# Linear discriminant

1. Nov 17, 2007

### sensitive

Hi

I am doing this exercise (2 class problem with 2-dimensional features) and I have solved the linear discriminant function which turns out be y1(x) - y2(x) = 2x1 +2x2

I am having difficulty in finding the class posterior probabilities frm the linear discriminant function obtained.

But I tried this way and got stuck.

We know that yi(x) = ln{p(x|ci)p(Ci)}

from the linear discriminant function obtained

y1(x) = ln{p(x|C1)p(C1)} = 2x1 + 2x2 + y2(x)
ln{p(x|C1)p(C1)} = 2x1 + 2x2 + ln{p(x|C2)p(C2)}
ln[{p(x|C1)p(C1)} - {p(x|C2)p(C2)} = 2x1 + 2x2

Using exponential for both side we get
p(x|C1)p(C1)/p(x|C2)p(C2) = exp(2x1 + 2x2)

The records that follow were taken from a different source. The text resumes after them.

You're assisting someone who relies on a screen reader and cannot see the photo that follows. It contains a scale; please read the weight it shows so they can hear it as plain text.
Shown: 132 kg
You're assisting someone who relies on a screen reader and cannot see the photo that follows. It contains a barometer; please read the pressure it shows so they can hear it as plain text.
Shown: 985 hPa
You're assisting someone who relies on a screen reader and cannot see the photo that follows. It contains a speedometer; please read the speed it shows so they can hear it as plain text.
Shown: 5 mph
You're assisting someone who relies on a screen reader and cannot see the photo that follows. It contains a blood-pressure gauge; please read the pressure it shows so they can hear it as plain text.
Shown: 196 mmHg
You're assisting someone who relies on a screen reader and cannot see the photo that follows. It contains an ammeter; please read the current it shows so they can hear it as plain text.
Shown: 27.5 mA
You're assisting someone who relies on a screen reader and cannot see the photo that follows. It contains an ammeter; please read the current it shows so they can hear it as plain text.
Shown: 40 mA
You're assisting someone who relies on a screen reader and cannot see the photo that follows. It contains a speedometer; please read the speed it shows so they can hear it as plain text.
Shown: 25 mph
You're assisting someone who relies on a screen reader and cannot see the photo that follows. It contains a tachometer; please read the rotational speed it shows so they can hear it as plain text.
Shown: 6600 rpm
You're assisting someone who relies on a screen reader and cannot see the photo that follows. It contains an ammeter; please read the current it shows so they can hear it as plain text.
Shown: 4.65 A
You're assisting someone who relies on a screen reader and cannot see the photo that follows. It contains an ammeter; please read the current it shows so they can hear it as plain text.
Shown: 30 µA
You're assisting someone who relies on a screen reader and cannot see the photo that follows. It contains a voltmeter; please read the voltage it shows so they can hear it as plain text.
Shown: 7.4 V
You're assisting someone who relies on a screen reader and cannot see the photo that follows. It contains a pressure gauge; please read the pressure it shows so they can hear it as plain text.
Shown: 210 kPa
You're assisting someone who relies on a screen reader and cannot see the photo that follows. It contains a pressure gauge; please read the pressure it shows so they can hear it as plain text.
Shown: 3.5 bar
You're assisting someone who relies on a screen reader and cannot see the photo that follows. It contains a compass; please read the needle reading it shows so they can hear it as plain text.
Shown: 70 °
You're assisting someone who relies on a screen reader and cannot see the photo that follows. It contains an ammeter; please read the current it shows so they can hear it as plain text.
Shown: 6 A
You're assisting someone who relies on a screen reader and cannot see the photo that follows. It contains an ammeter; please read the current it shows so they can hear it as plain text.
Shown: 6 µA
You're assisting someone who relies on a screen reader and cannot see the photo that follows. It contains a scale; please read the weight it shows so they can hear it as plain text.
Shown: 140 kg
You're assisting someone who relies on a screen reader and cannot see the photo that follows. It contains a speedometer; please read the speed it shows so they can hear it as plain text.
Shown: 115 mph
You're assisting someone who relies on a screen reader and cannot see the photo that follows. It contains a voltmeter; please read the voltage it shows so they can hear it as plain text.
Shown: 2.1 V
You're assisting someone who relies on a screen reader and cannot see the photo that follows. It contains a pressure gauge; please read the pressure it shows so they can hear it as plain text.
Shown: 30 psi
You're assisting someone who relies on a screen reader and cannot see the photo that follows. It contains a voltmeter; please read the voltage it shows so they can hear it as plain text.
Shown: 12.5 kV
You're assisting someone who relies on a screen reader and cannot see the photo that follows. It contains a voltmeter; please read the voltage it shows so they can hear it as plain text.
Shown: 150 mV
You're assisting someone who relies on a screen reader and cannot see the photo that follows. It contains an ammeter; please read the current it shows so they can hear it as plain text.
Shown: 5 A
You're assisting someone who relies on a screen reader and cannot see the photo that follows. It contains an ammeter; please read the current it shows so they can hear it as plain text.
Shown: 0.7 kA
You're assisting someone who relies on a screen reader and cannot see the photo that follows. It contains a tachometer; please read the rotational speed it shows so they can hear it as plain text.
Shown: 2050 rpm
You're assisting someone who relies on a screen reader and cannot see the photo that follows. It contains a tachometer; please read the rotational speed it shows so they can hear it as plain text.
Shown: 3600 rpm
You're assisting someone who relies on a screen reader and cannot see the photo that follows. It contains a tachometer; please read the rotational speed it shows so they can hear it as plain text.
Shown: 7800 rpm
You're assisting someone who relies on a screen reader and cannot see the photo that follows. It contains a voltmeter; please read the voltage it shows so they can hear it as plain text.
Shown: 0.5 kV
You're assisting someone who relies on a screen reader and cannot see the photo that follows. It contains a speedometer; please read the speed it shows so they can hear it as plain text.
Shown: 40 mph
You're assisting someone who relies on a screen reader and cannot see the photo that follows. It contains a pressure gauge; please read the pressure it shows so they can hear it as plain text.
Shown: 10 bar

p(C1) and p(C2) are constatnt so we can neglect us giving the following

p(x|C1)/p(x|C2)= exp(2x1 + 2x2)

From this point I am not sure how to separate both posterior probabilities.

plz help...Thank you

Last edited: Nov 17, 2007
2. Nov 17, 2007

### EnumaElish

As long as p(x|C1)/p(x|C2)= exp(2x1 + 2x2) is the only condition that needs to hold, p(x|C1) = exp(2x1), p(x|C2)= exp(-2x2) would satisfy it.